Houses at the beginning of this century were very primitive indeed, mostly made of stone from the nearby quarries. Some of the earliest, I think, were those of Lord Street in Trimdon Foundry. It is presumed they may have been erected for the foundry workers before the foundry was removed to Spennymoor. It is because of these works that that area of Trimdon Colliery became known as The Foundry. Lord Street was a long street with only two gaps, a rough narrow pave-ment at the front door and a dirt path at the back. The doors were made of tongue and grove panels opening and closing by means of a sneck. There was one room downstairs into which the front door opened, and attached to the back of the house was a lean to over the back door. This was a sort of pantry with a tiny window above some wooden slats which could be moved to let in some fresh air. In the window's ridge were often found eggcups. Folks would recognise the patterns and so remember who lived in the house. Nails on the inside of the back door provided the hanging place for towels or pit clothes. Outside the back door was a large nail on which hung the tin bath which was used by the miner every day when he returned from his shift and by the rest of the family on a Friday Night for their weekly bath. Buckets of water, pails of coat and wash up dishes were kept in these sculleries.
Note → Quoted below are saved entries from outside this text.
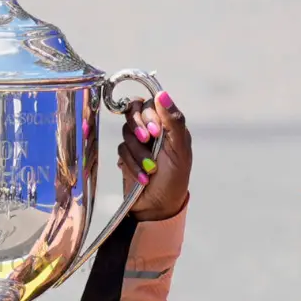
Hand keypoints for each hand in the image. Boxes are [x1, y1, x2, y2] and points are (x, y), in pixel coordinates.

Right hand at [116, 90, 190, 221]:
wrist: (158, 208)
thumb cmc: (174, 179)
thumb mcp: (178, 150)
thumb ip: (173, 121)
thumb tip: (162, 93)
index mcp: (169, 124)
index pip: (151, 103)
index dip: (149, 114)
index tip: (156, 132)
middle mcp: (153, 129)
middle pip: (133, 111)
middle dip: (139, 128)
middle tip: (148, 142)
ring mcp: (138, 142)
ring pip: (126, 132)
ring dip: (138, 153)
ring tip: (151, 169)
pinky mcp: (126, 155)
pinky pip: (121, 150)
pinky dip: (132, 165)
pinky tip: (143, 178)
The fireplace was the main part of the living room. It was a huge black leaded affair about six foot square. The fire itself was about a foot and a half up with plenty of space for the ashes to drop underneath. At one side was the boiler which had to be kept full of water so that warm water could always be at hand. The other side of the fire had the oven which often had a round door that let down to act as a shelf when placing or taking out the cooking. There were no thermometers and it was amazing how the housewives knew how to fire the oven to the correct temperature for baking cakes etc. A steel fender would surround the hearth and hold the fire tools which could be up to 28 inches long and which were very heavy. Mainly there was a poker and a coal rake which was used for raking down the coals onto the fire after they had been thrown earlier onto a shelf at the back of the fire. Needless to say, these fires never went out. We had an exceptionally large fireplace which could easily take five buckets of coal onto the back shelf.
All this had to be cleaned regularly every day. The ashes were taken out either by raking them from under the fire and putting them into a bucket or by remov-ing a heavy, and often very, very hot metal box which might have been made by someone at the pit for you and which fitted snuggley into the space under the fire grate. Either way, the ashes were taken and thrown into the midden or the netty. Then the under bars, the oven and the hearth slab had to be whitewashed. Some people had a posh hearth, perhaps purchased by saving their red stamps at Thompson's stores. These comprised a coloured and patterned metal piece which was the same size as the hearth and which only had to be washed. Black leading and polishing also needed to be done on a weekly basis, usually on a Friday.
The sides of the fireplace had flat upright slabs and a mantelshelf resting on top. The slabs were painted various colours at various times and the mantelpiece had a deep frill tacked all round. This frill could be velvet, embroidered linen or crochet work. I remember one crocheted in macrame with covered marbles hanging from it. The mantel shelf would often hold what would now be called priceless ornaments - china dogs, brass candlesticks, brass ornaments, porcelain vases and a tin tea caddy. The vase would often be used to hold any written notes or money to pay bills. Underneath the mantel shelf there would often be a string, a pole or better still a brass rod which was used for drying wet clothes and towels.
On the floor, in front of the fireplace would be a slippy or hookey mat the length of the fireplace. A wooden armchair would stand at one side and a rocking chair at the other. The floor which was made of bricks, stones or cement would be covered with canvas or linoleum. The window would have a white paper blind. The blind would be tacked onto a wooden roller so that it could be easily renewed when dirty. The so called lace curtains were draped each side and fastened back with crocheted bands. Some folk had what was called a false blind. This was a narrow strip of material with a fancy edge at the top of the window which covered the top of the roller blind. In front of the window was a square table covered with a baize cloth. This was a sort of oil cloth with a flannelly lining which could be wiped clean with a dish-cloth. As well as being used for meals it was used for baking, ironing, washing up etc. Seating was usually a form at the back and the front with a stool or a chair at the end.